(Records contained in a dataset)
-- Opening Marker --

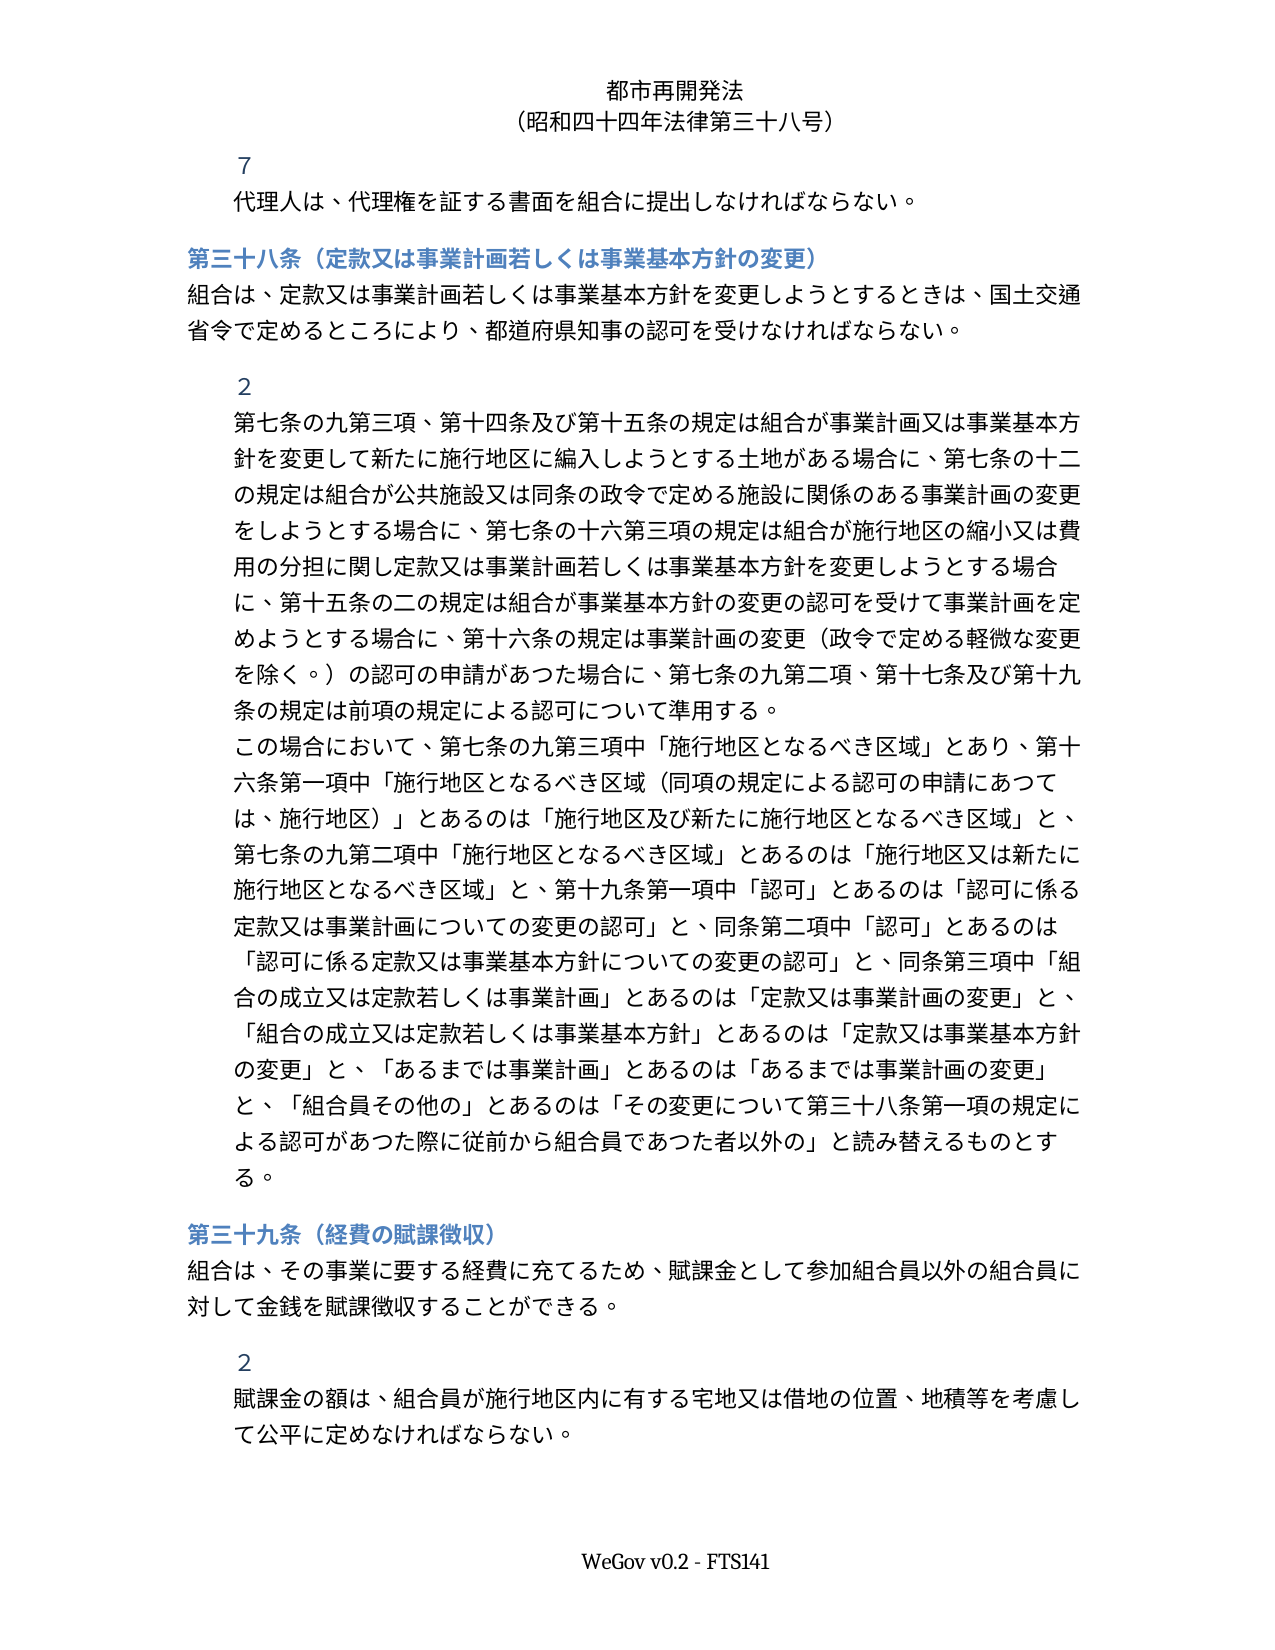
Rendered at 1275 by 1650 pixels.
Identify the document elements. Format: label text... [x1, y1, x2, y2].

text 賦課金の額は、組合員が施行地区内に有する宅地又は借地の位置、地積等を考慮して公平に定めなければならない。 [233, 1383, 1087, 1451]
text 組合は、定款又は事業計画若しくは事業基本方針を変更しようとするときは、国土交通省令で定めるところにより、都道府県知事の認可を受けなければならない。 [187, 279, 1087, 346]
subtitle ２ [233, 1347, 1087, 1379]
text 組合は、その事業に要する経費に充てるため、賦課金として参加組合員以外の組合員に対して金銭を賦課徴収することができる。 [187, 1255, 1087, 1322]
subtitle 第三十九条（経費の賦課徴収） [187, 1219, 1087, 1250]
subtitle 第三十八条（定款又は事業計画若しくは事業基本方針の変更） [187, 243, 1087, 274]
text 第七条の九第三項、第十四条及び第十五条の規定は組合が事業計画又は事業基本方針を変更して新たに施行地区に編入しようとする土地がある場合に、第七条の十二の規定は組合が公共施設又は同条の政令で定める施設に関係のある事業計画の変更をしようとする場合に、第七条の十六第三項の規定は組合が施行地区の縮小又は費用の分担に関し定款又は事業計画若しくは事業基本方針を変更しようとする場合に、第十五条の二の規定は組合が事業基本方針の変更の認可を受けて事業計画を定めようとする場合に、第十六条の規定は事業計画の変更（政令で定める軽微な変更を除く。）の認可の申請があつた場合に、第七条の九第二項、第十七条及び第十九条の規定は前項の規定による認可について準用する。 この場合において、第七条の九第三項中「施行地区となるべき区域」とあり、第十六条第一項中「施行地区となるべき区域（同項の規定による認可の申請にあつては、施行地区）」とあるのは「施行地区及び新たに施行地区となるべき区域」と、第七条の九第二項中「施行地区となるべき区域」とあるのは「施行地区又は新たに施行地区となるべき区域」と、第十九条第一項中「認可」とあるのは「認可に係る定款又は事業計画についての変更の認可」と、同条第二項中「認可」とあるのは「認可に係る定款又は事業基本方針についての変更の認可」と、同条第三項中「組合の成立又は定款若しくは事業計画」とあるのは「定款又は事業計画の変更」と、「組合の成立又は定款若しくは事業基本方針」とあるのは「定款又は事業基本方針の変更」と、「あるまでは事業計画」とあるのは「あるまでは事業計画の変更」と、「組合員その他の」とあるのは「その変更について第三十八条第一項の規定による認可があつた際に従前から組合員であつた者以外の」と読み替えるものとする。 [233, 407, 1087, 1193]
subtitle ７ [233, 150, 1087, 181]
text 代理人は、代理権を証する書面を組合に提出しなければならない。 [233, 186, 1087, 217]
subtitle ２ [233, 371, 1087, 403]
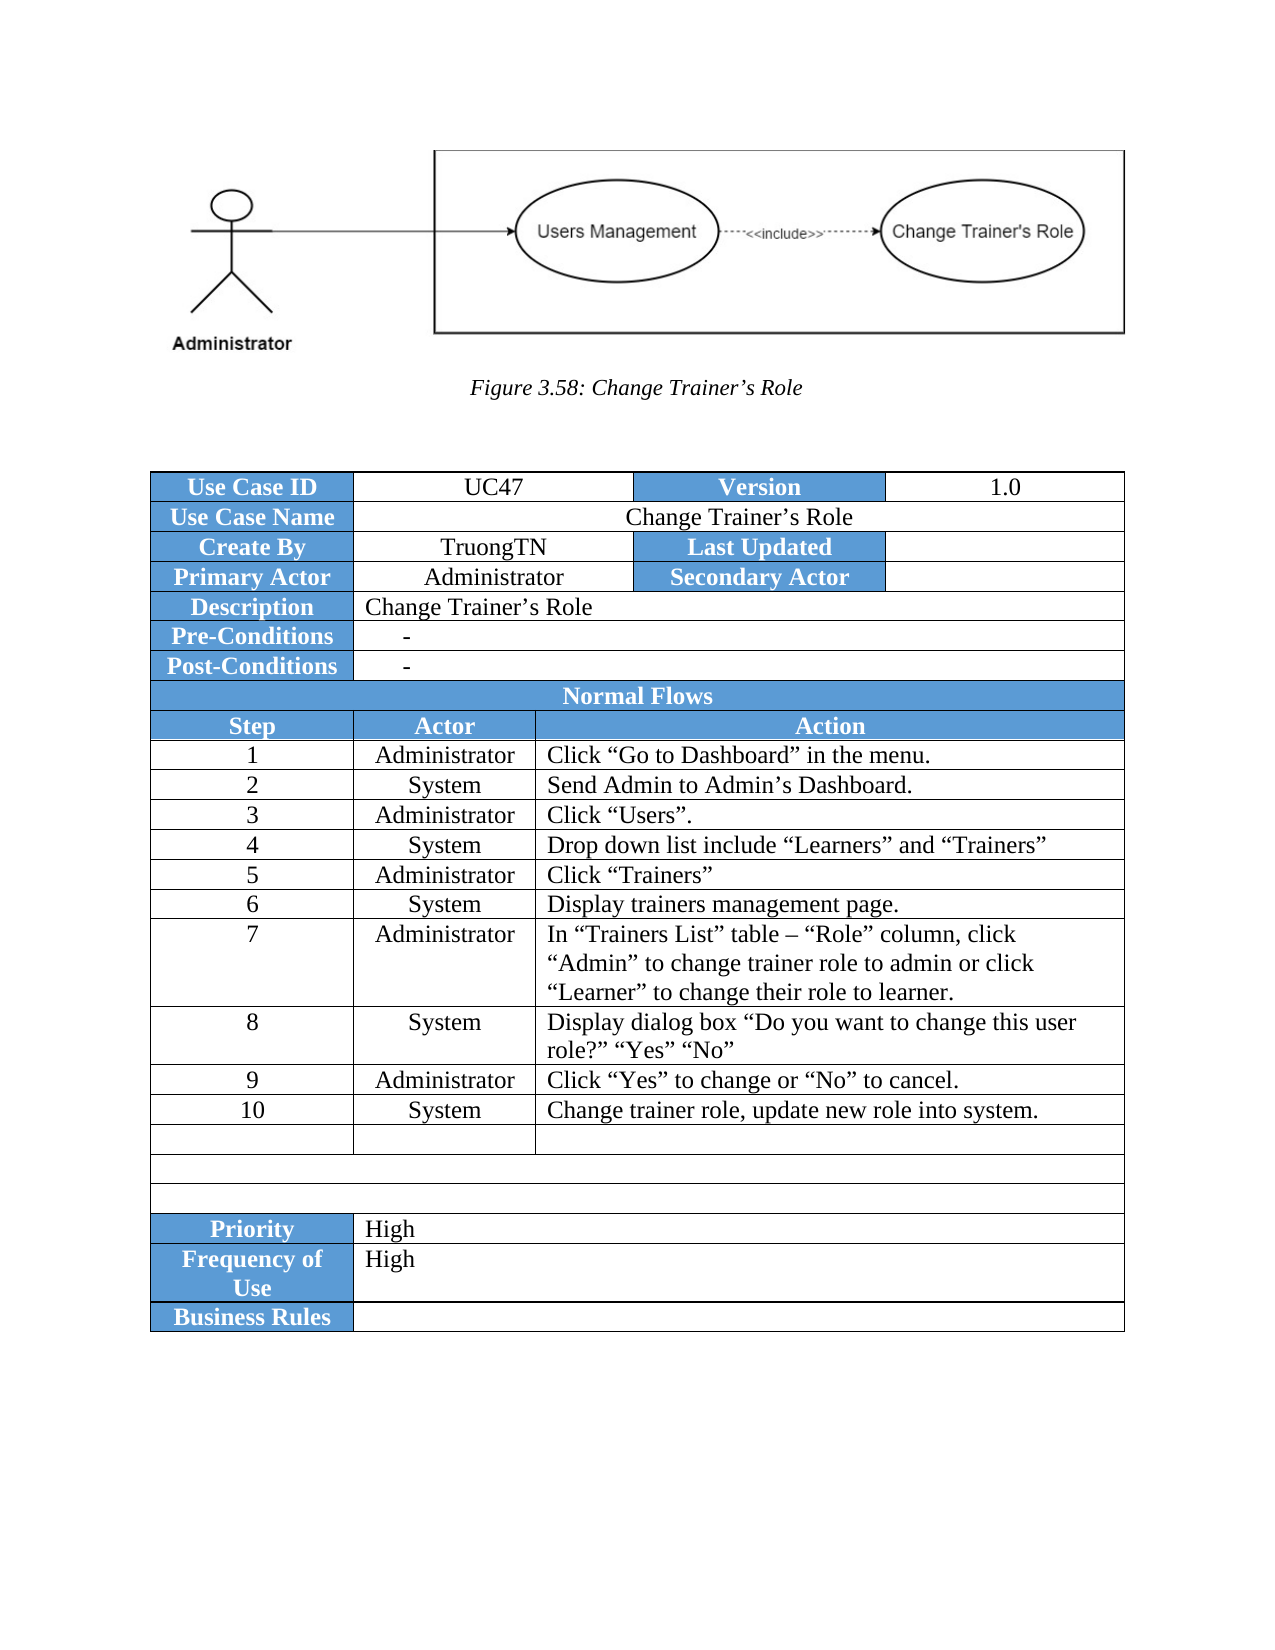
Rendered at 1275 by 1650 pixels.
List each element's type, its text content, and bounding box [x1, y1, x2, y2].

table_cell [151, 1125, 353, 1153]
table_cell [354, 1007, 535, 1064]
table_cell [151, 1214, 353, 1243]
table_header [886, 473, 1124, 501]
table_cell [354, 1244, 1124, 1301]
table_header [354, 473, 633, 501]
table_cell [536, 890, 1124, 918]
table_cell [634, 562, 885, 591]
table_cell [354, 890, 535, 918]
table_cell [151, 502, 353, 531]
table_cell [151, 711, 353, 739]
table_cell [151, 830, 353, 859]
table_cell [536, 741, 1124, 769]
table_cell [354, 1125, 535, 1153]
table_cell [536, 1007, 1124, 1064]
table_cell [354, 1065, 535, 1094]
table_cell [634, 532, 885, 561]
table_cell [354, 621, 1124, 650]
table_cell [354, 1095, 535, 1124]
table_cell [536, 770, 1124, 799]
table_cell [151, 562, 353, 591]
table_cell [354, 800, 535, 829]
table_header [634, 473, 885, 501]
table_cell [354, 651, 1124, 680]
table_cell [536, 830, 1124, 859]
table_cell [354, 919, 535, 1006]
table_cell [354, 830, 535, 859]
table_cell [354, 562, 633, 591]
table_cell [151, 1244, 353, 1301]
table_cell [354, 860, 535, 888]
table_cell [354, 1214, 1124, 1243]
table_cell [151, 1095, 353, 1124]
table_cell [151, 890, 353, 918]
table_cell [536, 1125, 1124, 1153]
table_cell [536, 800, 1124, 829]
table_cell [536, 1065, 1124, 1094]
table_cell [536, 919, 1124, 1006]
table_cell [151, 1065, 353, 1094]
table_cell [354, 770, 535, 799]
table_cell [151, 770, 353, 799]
text Figure 3.58: Change Trainer’s Role [150, 373, 1125, 400]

-- Closing Marker --

■ **Required work**: If a record holds a picture, drop the picture and return the rest of it exactly.

■ **Result of this exercise**:
Rendered at 1275 by 1650 pixels.
Identify the document elements. Format: label text... [x1, y1, x2, y2].

text 賦課金の額は、組合員が施行地区内に有する宅地又は借地の位置、地積等を考慮して公平に定めなければならない。 [233, 1383, 1087, 1451]
text 組合は、定款又は事業計画若しくは事業基本方針を変更しようとするときは、国土交通省令で定めるところにより、都道府県知事の認可を受けなければならない。 [187, 279, 1087, 346]
subtitle ２ [233, 1347, 1087, 1379]
text 組合は、その事業に要する経費に充てるため、賦課金として参加組合員以外の組合員に対して金銭を賦課徴収することができる。 [187, 1255, 1087, 1322]
subtitle 第三十九条（経費の賦課徴収） [187, 1219, 1087, 1250]
subtitle 第三十八条（定款又は事業計画若しくは事業基本方針の変更） [187, 243, 1087, 274]
text 第七条の九第三項、第十四条及び第十五条の規定は組合が事業計画又は事業基本方針を変更して新たに施行地区に編入しようとする土地がある場合に、第七条の十二の規定は組合が公共施設又は同条の政令で定める施設に関係のある事業計画の変更をしようとする場合に、第七条の十六第三項の規定は組合が施行地区の縮小又は費用の分担に関し定款又は事業計画若しくは事業基本方針を変更しようとする場合に、第十五条の二の規定は組合が事業基本方針の変更の認可を受けて事業計画を定めようとする場合に、第十六条の規定は事業計画の変更（政令で定める軽微な変更を除く。）の認可の申請があつた場合に、第七条の九第二項、第十七条及び第十九条の規定は前項の規定による認可について準用する。 この場合において、第七条の九第三項中「施行地区となるべき区域」とあり、第十六条第一項中「施行地区となるべき区域（同項の規定による認可の申請にあつては、施行地区）」とあるのは「施行地区及び新たに施行地区となるべき区域」と、第七条の九第二項中「施行地区となるべき区域」とあるのは「施行地区又は新たに施行地区となるべき区域」と、第十九条第一項中「認可」とあるのは「認可に係る定款又は事業計画についての変更の認可」と、同条第二項中「認可」とあるのは「認可に係る定款又は事業基本方針についての変更の認可」と、同条第三項中「組合の成立又は定款若しくは事業計画」とあるのは「定款又は事業計画の変更」と、「組合の成立又は定款若しくは事業基本方針」とあるのは「定款又は事業基本方針の変更」と、「あるまでは事業計画」とあるのは「あるまでは事業計画の変更」と、「組合員その他の」とあるのは「その変更について第三十八条第一項の規定による認可があつた際に従前から組合員であつた者以外の」と読み替えるものとする。 [233, 407, 1087, 1193]
subtitle ７ [233, 150, 1087, 181]
text 代理人は、代理権を証する書面を組合に提出しなければならない。 [233, 186, 1087, 217]
subtitle ２ [233, 371, 1087, 403]
Rendered at 1275 by 1650 pixels.
List each element's type, its text content, and bounding box [x1, y1, x2, y2].

table_cell [151, 1125, 353, 1153]
table_cell [354, 1007, 535, 1064]
table_cell [151, 1214, 353, 1243]
table_header [886, 473, 1124, 501]
table_cell [354, 1244, 1124, 1301]
table_header [354, 473, 633, 501]
table_cell [536, 890, 1124, 918]
table_cell [634, 562, 885, 591]
table_cell [354, 890, 535, 918]
table_cell [151, 502, 353, 531]
table_cell [151, 711, 353, 739]
table_cell [151, 830, 353, 859]
table_cell [536, 741, 1124, 769]
table_cell [354, 1125, 535, 1153]
table_cell [536, 1007, 1124, 1064]
table_cell [354, 1065, 535, 1094]
table_cell [634, 532, 885, 561]
table_cell [354, 621, 1124, 650]
table_cell [354, 1095, 535, 1124]
table_cell [536, 770, 1124, 799]
table_cell [151, 562, 353, 591]
table_cell [354, 800, 535, 829]
table_header [634, 473, 885, 501]
table_cell [354, 651, 1124, 680]
table_cell [536, 830, 1124, 859]
table_cell [354, 919, 535, 1006]
table_cell [354, 830, 535, 859]
table_cell [354, 562, 633, 591]
table_cell [151, 1244, 353, 1301]
table_cell [354, 860, 535, 888]
table_cell [354, 1214, 1124, 1243]
table_cell [151, 1095, 353, 1124]
table_cell [151, 890, 353, 918]
table_cell [536, 1125, 1124, 1153]
table_cell [536, 800, 1124, 829]
table_cell [536, 1065, 1124, 1094]
table_cell [536, 919, 1124, 1006]
table_cell [151, 1065, 353, 1094]
table_cell [354, 770, 535, 799]
table_cell [151, 770, 353, 799]
text Figure 3.58: Change Trainer’s Role [150, 373, 1125, 400]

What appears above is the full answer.